Textauszug>
□ □ □ □ □

In der Ostukraine hat sich die militärische Lage am heutigen Freitag weiter verschlechtert. Nachdem Diplomaten von den heftigsten Kämpfen seit dem Jahr 2015 berichteten, forderte die pro-russische Führung des Separatistengebiete die Zivilbevölkerung zur Flucht nach Russland auf. Der russische Präsident Wladimir Putin sprach von einer "Verschlechterung der Lage", Frankreichs Präsident Emmanuel Macron nannte sie "sehr besorgniserregend".
Die Separatisten im Osten der Ukraine haben Kinder bei einem Waisenhaus versammelt, um mit ihnen die Evakuierungen nach Russland zu beginnen. Das berichtet die russische Nachrichtenagentur Interfax am Freitag.
Zuerst sollten "Frauen, Kinder und ältere Leute" in Sicherheit gebracht werden, sagte der Chef der Donezker Separatisten, Denis Puschilin, in einer am Freitag veröffentlichten Ansprache. "Eine zeitweise Ausreise bewahrt Ihnen und Ihren Verwandten das Leben." Die Separatisten warfen dem ukrainischen Präsidenten Wolodymyr Selenskyj vor, er wolle "in nächster Zeit" eine Offensive starten. Puschilin sagte, dass die Kampftruppen bereit seien, das "Staatsgebiet" gegen einen Angriff der Ukraine zu verteidigen. "Wir werden siegen", sagte er zum Ende der Videobotschaft.

□ □ □ □ □

Koordinatendaten der Schlüsselpunkte:
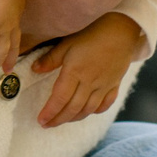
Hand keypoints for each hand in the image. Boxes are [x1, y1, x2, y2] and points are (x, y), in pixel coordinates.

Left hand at [31, 12, 145, 126]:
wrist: (121, 30)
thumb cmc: (91, 33)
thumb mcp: (67, 43)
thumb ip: (50, 59)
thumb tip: (34, 69)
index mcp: (75, 72)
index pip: (60, 98)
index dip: (50, 112)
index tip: (41, 120)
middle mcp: (89, 83)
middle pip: (73, 108)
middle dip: (58, 119)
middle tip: (47, 125)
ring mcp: (103, 86)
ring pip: (88, 109)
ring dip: (74, 118)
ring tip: (62, 120)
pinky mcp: (114, 85)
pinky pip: (104, 104)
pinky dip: (94, 111)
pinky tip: (86, 112)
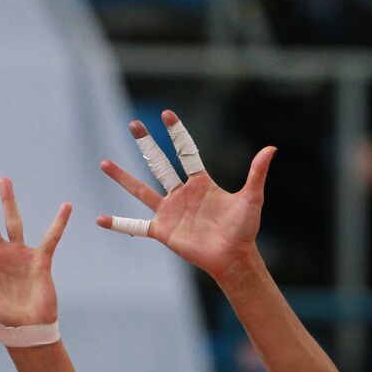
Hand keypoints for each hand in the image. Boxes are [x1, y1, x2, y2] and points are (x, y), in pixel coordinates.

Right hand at [97, 109, 275, 280]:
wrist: (233, 257)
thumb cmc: (244, 229)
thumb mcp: (251, 198)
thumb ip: (256, 173)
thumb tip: (271, 148)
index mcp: (200, 182)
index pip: (185, 151)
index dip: (176, 133)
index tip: (166, 113)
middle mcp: (181, 193)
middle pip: (159, 163)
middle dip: (146, 144)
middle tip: (133, 124)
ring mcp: (169, 211)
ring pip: (141, 190)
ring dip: (123, 177)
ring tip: (104, 163)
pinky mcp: (162, 230)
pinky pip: (136, 226)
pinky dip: (119, 224)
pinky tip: (100, 220)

□ □ □ □ □

Arbeitsauftrag 1>
Stimmen diese Aussagen mit dem Text über die Lage in der Ostukraine überein? (a) Emmanuel Macron nannte die Lage „sehr besorgniserregend“. (b) Die Meldung über die am Waisenhaus versammelten Kinder stammt von einer ukrainischen Nachrichtenagentur. (c) Zuerst sollten Männer in Sicherheit gebracht werden. Antworte jeweils mit Ja oder Nein und zitiere wörtlich die Stelle im Text, die das entscheidet.
Arbeitsauftrag 2>
Führe den Text über die Lage in der Ostukraine ab seinem letzten Satz weiter.
Für die Aufgaben braucht man die Zeilen nicht.

Antwort 1>
(a) Ja: „Frankreichs Präsident Emmanuel Macron nannte sie "sehr besorgniserregend"“
(b) Nein: „Das berichtet die russische Nachrichtenagentur Interfax am Freitag.“
(c) Nein: „Zuerst sollten "Frauen, Kinder und ältere Leute" in Sicherheit gebracht werden“

Antwort 2>
Die Situation im Donbass steuere auf einen Krieg zu. "Leider ja", sagte Puschilin in einer Sendung des Fernsehsenders "Rossija 24" und beantwortete damit die Frage, ob die Lage im Donbass auf einen ausgewachsenen Krieg zusteuere. Das berichtete die Agentur RIA Nowosti am Freitag
Lautes Sirenengeheul
Ähnlich wie Puschilin äußerte sich kurze Zeit später auch die Führung der zweiten Separatisten-"Republik" Luhansk. Auch von dort sollten Zivilisten evakuiert werden. Wenig später berichteten Augenzeugen davon, dass im Zentrum der Separatistenhauptstadt Donezk lautes Sirenengeheul zu hören war.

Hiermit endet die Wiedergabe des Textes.